I didn’t know that up until two years ago Linden had been a professional cyclist and is now a well-reputed triathlete. Nor did he know that I had a cycling past, which turned that last 20 km into a pretty interesting experience. On the climb up to the pass I decided to go for it and really pushed ahead from the bottom. Kacper got left behind but Linden kept up with me for around 20 or 30 metres. I was convinced he couldn’t last long, but he just kept going; I looked back at every bend and there he was, pedalling away really comfortably and I couldn’t shake him off at any time during the climb.
Anyway, we both reached the T2 together and so it was all down to the last 5 thousand metres, which I’m never too happy about as I often find it hard. We both started off strongly; in fact, Arrate confessed that on seeing Linden run he was convinced he would end up winning. However, I held out well just behind him over the first kilometre and then I opted for a change of pace. Linden stuck behind me for 500 m but eventually he dropped back a bit. I was 3.5 km from the finish line and every time I looked back there he was, just 20 m away so I couldn’t ease up even for a second. In fact at the 2.5 km turn he was so close that I thought he was about to take the lead but I managed to hold on and crossed the finishing line just 10 seconds ahead.

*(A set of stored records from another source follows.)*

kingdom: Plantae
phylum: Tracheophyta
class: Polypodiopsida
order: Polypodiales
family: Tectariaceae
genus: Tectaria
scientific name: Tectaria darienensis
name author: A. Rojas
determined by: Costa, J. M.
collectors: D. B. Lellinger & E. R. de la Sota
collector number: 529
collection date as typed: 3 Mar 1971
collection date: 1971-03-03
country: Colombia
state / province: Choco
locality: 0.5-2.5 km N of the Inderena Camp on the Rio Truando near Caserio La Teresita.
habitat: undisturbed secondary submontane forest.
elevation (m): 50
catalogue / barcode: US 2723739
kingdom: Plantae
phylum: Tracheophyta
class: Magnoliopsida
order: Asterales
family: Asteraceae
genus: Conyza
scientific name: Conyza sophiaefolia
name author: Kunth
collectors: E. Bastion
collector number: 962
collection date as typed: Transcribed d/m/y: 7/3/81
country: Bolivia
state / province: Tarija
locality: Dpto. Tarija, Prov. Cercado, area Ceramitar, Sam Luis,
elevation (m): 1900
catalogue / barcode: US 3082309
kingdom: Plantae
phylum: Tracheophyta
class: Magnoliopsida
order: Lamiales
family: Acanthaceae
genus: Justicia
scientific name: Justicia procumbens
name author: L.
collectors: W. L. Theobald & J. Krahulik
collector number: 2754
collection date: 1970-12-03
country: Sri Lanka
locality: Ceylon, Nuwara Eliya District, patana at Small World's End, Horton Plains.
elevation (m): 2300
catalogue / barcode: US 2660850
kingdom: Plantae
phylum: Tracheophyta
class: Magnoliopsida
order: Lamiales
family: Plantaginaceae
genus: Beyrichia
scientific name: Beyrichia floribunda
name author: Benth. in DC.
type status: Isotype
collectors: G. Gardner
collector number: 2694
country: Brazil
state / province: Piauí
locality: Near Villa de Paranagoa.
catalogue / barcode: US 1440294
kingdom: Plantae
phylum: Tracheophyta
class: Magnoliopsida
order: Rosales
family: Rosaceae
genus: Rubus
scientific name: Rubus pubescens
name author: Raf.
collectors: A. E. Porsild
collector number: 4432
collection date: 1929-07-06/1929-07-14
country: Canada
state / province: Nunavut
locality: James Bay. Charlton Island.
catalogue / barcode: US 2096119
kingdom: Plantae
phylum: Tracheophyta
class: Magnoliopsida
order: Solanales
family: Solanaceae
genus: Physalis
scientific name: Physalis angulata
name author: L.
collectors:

Apart from winning, what I enjoyed most about the race was the fact that I achieved something that I often find hard to do – namely to hang on for the last few metres and not throw in the towel. I am convinced that on that Sunday Jara, my beloved boxer dog who passed away that very evening at the age of 14, was pulling on her lead for the very last time, urging me not to give up.
I would like to end by once again by thanking the Viva Blue for their hospitality during our stay as well as Jaume Vicens and all the team behind the organisation of the Portocolom Triathlon for the chance to experience at first hand this fabulous and extremely well-organised race.